Dataset entries
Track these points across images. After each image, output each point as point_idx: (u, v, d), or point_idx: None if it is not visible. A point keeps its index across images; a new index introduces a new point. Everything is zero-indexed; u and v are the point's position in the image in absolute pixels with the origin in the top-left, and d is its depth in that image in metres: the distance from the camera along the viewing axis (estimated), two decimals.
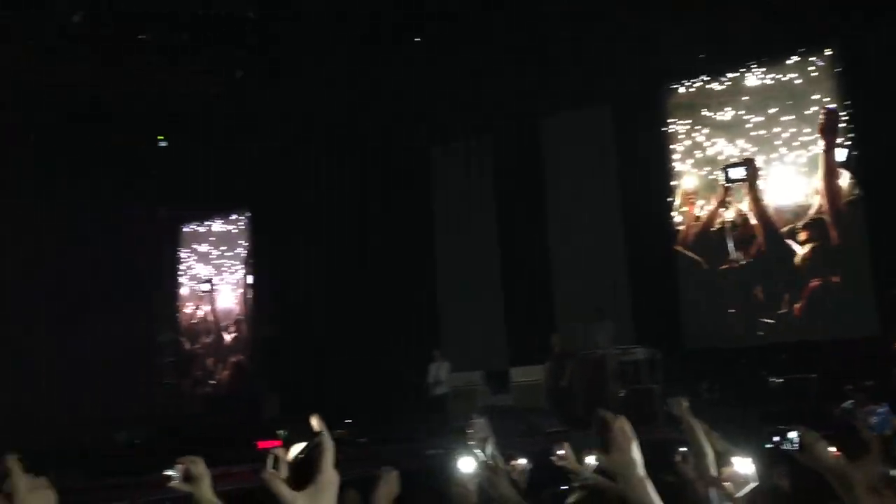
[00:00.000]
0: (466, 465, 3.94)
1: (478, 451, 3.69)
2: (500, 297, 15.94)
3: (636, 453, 2.05)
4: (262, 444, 10.05)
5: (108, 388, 16.28)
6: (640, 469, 2.05)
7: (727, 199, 13.65)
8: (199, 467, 2.79)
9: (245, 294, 19.71)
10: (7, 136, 15.57)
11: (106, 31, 13.62)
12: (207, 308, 20.37)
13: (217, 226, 20.66)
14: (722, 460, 3.48)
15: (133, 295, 18.08)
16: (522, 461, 4.10)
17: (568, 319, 14.19)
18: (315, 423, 1.88)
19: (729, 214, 13.61)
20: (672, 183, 14.64)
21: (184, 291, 20.85)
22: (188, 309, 20.69)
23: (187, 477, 2.63)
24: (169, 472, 2.53)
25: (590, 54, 14.05)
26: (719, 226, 13.81)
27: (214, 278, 20.36)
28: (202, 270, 20.67)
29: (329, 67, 15.09)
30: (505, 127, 16.05)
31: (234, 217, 20.29)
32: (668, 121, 14.78)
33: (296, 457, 1.88)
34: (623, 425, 2.08)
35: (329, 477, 1.81)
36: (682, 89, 14.74)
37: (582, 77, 14.45)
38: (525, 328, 14.88)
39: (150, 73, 14.99)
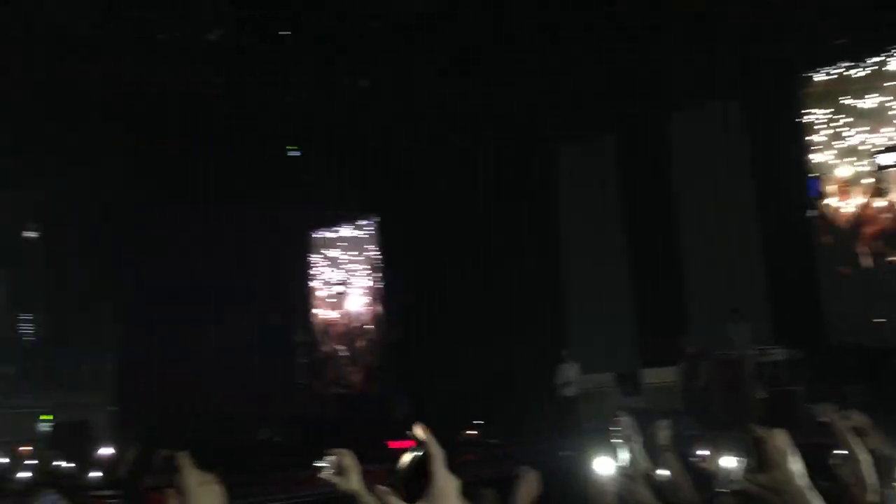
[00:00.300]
0: (604, 466, 3.85)
1: (622, 451, 3.56)
2: (629, 296, 15.64)
3: (794, 464, 1.96)
4: (392, 444, 10.25)
5: (248, 388, 17.01)
6: (800, 480, 1.96)
7: (881, 186, 12.82)
8: (349, 459, 2.86)
9: (374, 297, 20.16)
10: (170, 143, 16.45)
11: (242, 41, 14.24)
12: (339, 311, 20.96)
13: (347, 231, 21.22)
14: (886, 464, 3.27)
15: (269, 298, 18.82)
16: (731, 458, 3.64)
17: (701, 319, 13.77)
18: (419, 432, 1.83)
19: (881, 204, 12.79)
20: (810, 175, 13.94)
21: (316, 295, 21.52)
22: (320, 312, 21.35)
23: (338, 470, 2.72)
24: (320, 464, 2.62)
25: (718, 45, 13.59)
26: (870, 216, 13.01)
27: (345, 282, 20.93)
28: (333, 275, 21.28)
29: (456, 69, 15.19)
30: (631, 123, 15.75)
31: (362, 222, 20.78)
32: (804, 111, 14.09)
33: (404, 468, 1.83)
34: (776, 441, 2.00)
35: (443, 485, 1.76)
36: (818, 77, 14.02)
37: (710, 69, 13.98)
38: (656, 328, 14.53)
39: (284, 82, 15.54)
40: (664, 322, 14.39)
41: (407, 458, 1.76)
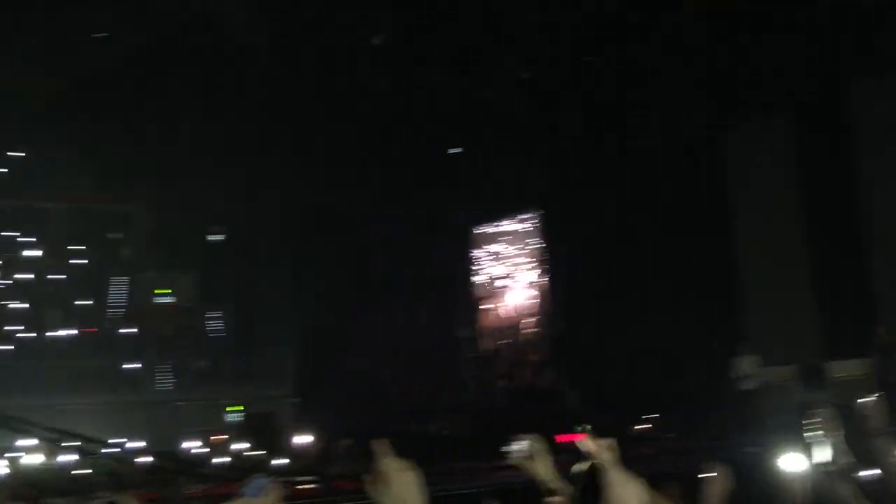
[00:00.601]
0: (794, 463, 3.66)
1: (820, 447, 3.38)
2: (810, 284, 14.75)
3: None
4: (560, 439, 10.20)
5: (417, 382, 17.48)
6: None
7: None
8: (538, 445, 2.88)
9: (539, 290, 20.14)
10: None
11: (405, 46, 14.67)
12: (503, 305, 21.10)
13: (509, 225, 21.31)
14: None
15: (435, 294, 19.23)
16: None
17: (893, 309, 12.80)
18: (587, 445, 1.78)
19: None
20: None
21: (481, 290, 21.76)
22: (485, 306, 21.56)
23: (527, 454, 2.75)
24: (509, 448, 2.66)
25: None
26: None
27: (508, 276, 21.03)
28: (497, 269, 21.44)
29: (613, 62, 14.94)
30: (807, 100, 14.83)
31: (525, 216, 20.80)
32: None
33: (578, 479, 1.79)
34: None
35: (620, 492, 1.70)
36: None
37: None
38: (841, 319, 13.62)
39: (448, 82, 15.85)
40: (849, 311, 13.49)
41: (579, 468, 1.73)
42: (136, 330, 23.62)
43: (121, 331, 23.51)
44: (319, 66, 15.22)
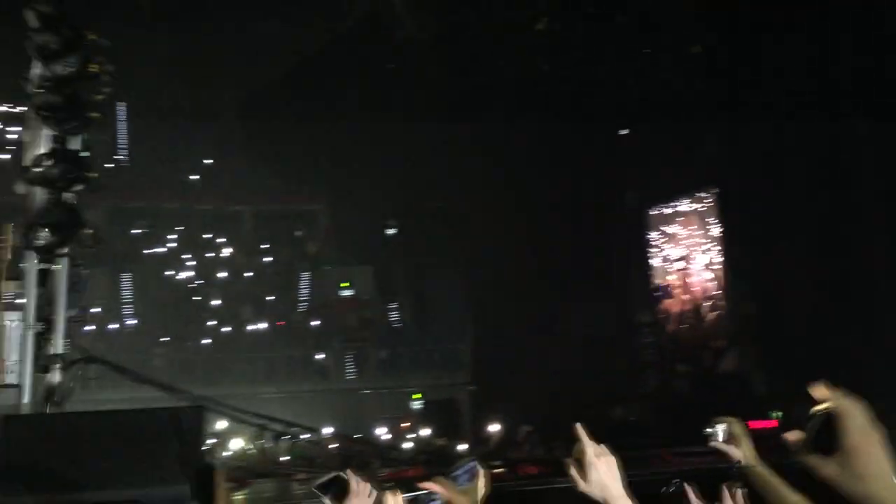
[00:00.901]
0: None
1: None
2: None
3: None
4: (753, 425, 9.78)
5: (596, 367, 17.29)
6: None
7: None
8: (739, 428, 2.78)
9: (720, 272, 19.37)
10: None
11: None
12: (682, 288, 20.47)
13: (684, 206, 20.62)
14: None
15: (613, 278, 18.94)
16: None
17: None
18: (820, 392, 1.66)
19: None
20: None
21: (658, 273, 21.21)
22: (663, 290, 21.01)
23: (727, 438, 2.66)
24: (709, 430, 2.59)
25: None
26: None
27: (686, 258, 20.38)
28: (674, 251, 20.82)
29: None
30: None
31: (701, 195, 20.04)
32: None
33: (810, 426, 1.66)
34: None
35: (859, 440, 1.57)
36: None
37: None
38: None
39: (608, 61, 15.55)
40: None
41: (817, 410, 1.62)
42: (320, 322, 24.92)
43: (311, 323, 24.89)
44: (487, 55, 15.35)
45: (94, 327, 19.57)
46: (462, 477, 2.12)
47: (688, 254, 20.40)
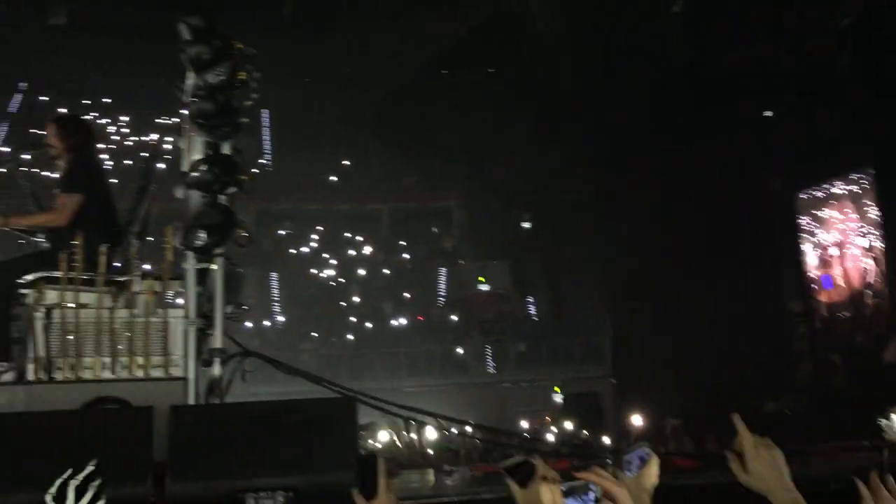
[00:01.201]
0: None
1: None
2: None
3: None
4: None
5: (744, 358, 16.64)
6: None
7: None
8: None
9: (880, 257, 18.20)
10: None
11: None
12: (836, 274, 19.38)
13: (837, 188, 19.48)
14: None
15: (761, 267, 18.18)
16: None
17: None
18: None
19: None
20: None
21: (810, 260, 20.17)
22: (816, 276, 19.97)
23: None
24: (884, 421, 2.44)
25: None
26: None
27: (840, 244, 19.27)
28: (825, 237, 19.73)
29: None
30: None
31: (855, 177, 18.87)
32: None
33: None
34: None
35: None
36: None
37: None
38: None
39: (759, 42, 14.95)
40: None
41: None
42: (458, 317, 25.20)
43: (449, 318, 25.25)
44: (623, 44, 15.07)
45: (250, 324, 20.56)
46: (634, 463, 2.03)
47: (842, 239, 19.29)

**WHAT THE TASK REQUIRES:** A faithful copy of the records above, without images, is what to give back.

**YOUR SOLUTION:**
Track these points across images. After each image, output each point as point_idx: (u, v, d), or point_idx: None if it is not visible. A point keeps its index across images; a new index introduces a new point. Everything is zero-indexed; u and v are the point's position in the image in absolute pixels with the origin in the top-left, and d is its depth in that image in metres: the distance from the camera along the viewing axis (estimated), two decimals.
[00:00.000]
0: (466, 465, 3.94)
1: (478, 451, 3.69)
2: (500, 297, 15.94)
3: (636, 453, 2.05)
4: (262, 444, 10.05)
5: (108, 388, 16.28)
6: (640, 469, 2.05)
7: (727, 199, 13.65)
8: (199, 467, 2.79)
9: (245, 294, 19.71)
10: (7, 136, 15.57)
11: (106, 31, 13.62)
12: (207, 308, 20.37)
13: (217, 226, 20.66)
14: (722, 460, 3.48)
15: (133, 295, 18.08)
16: (522, 461, 4.10)
17: (568, 319, 14.19)
18: (315, 423, 1.88)
19: (729, 214, 13.61)
20: (672, 183, 14.64)
21: (184, 291, 20.85)
22: (188, 309, 20.69)
23: (187, 477, 2.63)
24: (169, 472, 2.53)
25: (590, 54, 14.05)
26: (719, 226, 13.81)
27: (214, 278, 20.36)
28: (202, 270, 20.67)
29: (329, 67, 15.09)
30: (505, 127, 16.05)
31: (234, 217, 20.29)
32: (668, 121, 14.78)
33: (296, 457, 1.88)
34: (623, 425, 2.08)
35: (329, 477, 1.81)
36: (682, 89, 14.74)
37: (582, 77, 14.45)
38: (525, 328, 14.88)
39: (150, 73, 14.99)
[00:00.300]
0: (604, 466, 3.85)
1: (622, 451, 3.56)
2: (629, 296, 15.64)
3: (794, 464, 1.96)
4: (392, 444, 10.25)
5: (248, 388, 17.01)
6: (800, 480, 1.96)
7: (881, 186, 12.82)
8: (349, 459, 2.86)
9: (374, 297, 20.16)
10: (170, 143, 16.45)
11: (242, 41, 14.24)
12: (339, 311, 20.96)
13: (347, 231, 21.22)
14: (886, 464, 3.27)
15: (269, 298, 18.82)
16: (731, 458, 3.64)
17: (701, 319, 13.77)
18: (419, 432, 1.83)
19: (881, 204, 12.79)
20: (810, 175, 13.94)
21: (316, 295, 21.52)
22: (320, 312, 21.35)
23: (338, 470, 2.72)
24: (320, 464, 2.62)
25: (718, 45, 13.59)
26: (870, 216, 13.01)
27: (345, 282, 20.93)
28: (333, 275, 21.28)
29: (456, 69, 15.19)
30: (631, 123, 15.75)
31: (362, 222, 20.78)
32: (804, 111, 14.09)
33: (404, 468, 1.83)
34: (776, 441, 2.00)
35: (443, 485, 1.76)
36: (818, 77, 14.02)
37: (710, 69, 13.98)
38: (656, 328, 14.53)
39: (284, 82, 15.54)
40: (664, 322, 14.39)
41: (407, 458, 1.76)
[00:00.601]
0: (794, 463, 3.66)
1: (820, 447, 3.38)
2: (810, 284, 14.75)
3: None
4: (560, 439, 10.20)
5: (417, 382, 17.48)
6: None
7: None
8: (538, 445, 2.88)
9: (539, 290, 20.14)
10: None
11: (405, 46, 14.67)
12: (503, 305, 21.10)
13: (509, 225, 21.31)
14: None
15: (435, 294, 19.23)
16: None
17: (893, 309, 12.80)
18: (587, 445, 1.78)
19: None
20: None
21: (481, 290, 21.76)
22: (485, 306, 21.56)
23: (527, 454, 2.75)
24: (509, 448, 2.66)
25: None
26: None
27: (508, 276, 21.03)
28: (497, 269, 21.44)
29: (613, 62, 14.94)
30: (807, 100, 14.83)
31: (525, 216, 20.80)
32: None
33: (578, 479, 1.79)
34: None
35: (620, 492, 1.70)
36: None
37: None
38: (841, 319, 13.62)
39: (448, 82, 15.85)
40: (849, 311, 13.49)
41: (579, 468, 1.73)
42: (136, 330, 23.62)
43: (121, 331, 23.51)
44: (319, 66, 15.22)
[00:00.901]
0: None
1: None
2: None
3: None
4: (753, 425, 9.78)
5: (596, 367, 17.29)
6: None
7: None
8: (739, 428, 2.78)
9: (720, 272, 19.37)
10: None
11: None
12: (682, 288, 20.47)
13: (684, 206, 20.62)
14: None
15: (613, 278, 18.94)
16: None
17: None
18: (820, 392, 1.66)
19: None
20: None
21: (658, 273, 21.21)
22: (663, 290, 21.01)
23: (727, 438, 2.66)
24: (709, 430, 2.59)
25: None
26: None
27: (686, 258, 20.38)
28: (674, 251, 20.82)
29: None
30: None
31: (701, 195, 20.04)
32: None
33: (810, 426, 1.66)
34: None
35: (859, 440, 1.57)
36: None
37: None
38: None
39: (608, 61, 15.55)
40: None
41: (817, 410, 1.62)
42: (320, 322, 24.92)
43: (311, 323, 24.89)
44: (487, 55, 15.35)
45: (94, 327, 19.57)
46: (462, 477, 2.12)
47: (688, 254, 20.40)
[00:01.201]
0: None
1: None
2: None
3: None
4: None
5: (744, 358, 16.64)
6: None
7: None
8: None
9: (880, 257, 18.20)
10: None
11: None
12: (836, 274, 19.38)
13: (837, 188, 19.48)
14: None
15: (761, 267, 18.18)
16: None
17: None
18: None
19: None
20: None
21: (810, 260, 20.17)
22: (816, 276, 19.97)
23: None
24: (884, 421, 2.44)
25: None
26: None
27: (840, 244, 19.27)
28: (825, 237, 19.73)
29: None
30: None
31: (855, 177, 18.87)
32: None
33: None
34: None
35: None
36: None
37: None
38: None
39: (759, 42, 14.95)
40: None
41: None
42: (458, 317, 25.20)
43: (449, 318, 25.25)
44: (623, 44, 15.07)
45: (250, 324, 20.56)
46: (634, 463, 2.03)
47: (842, 239, 19.29)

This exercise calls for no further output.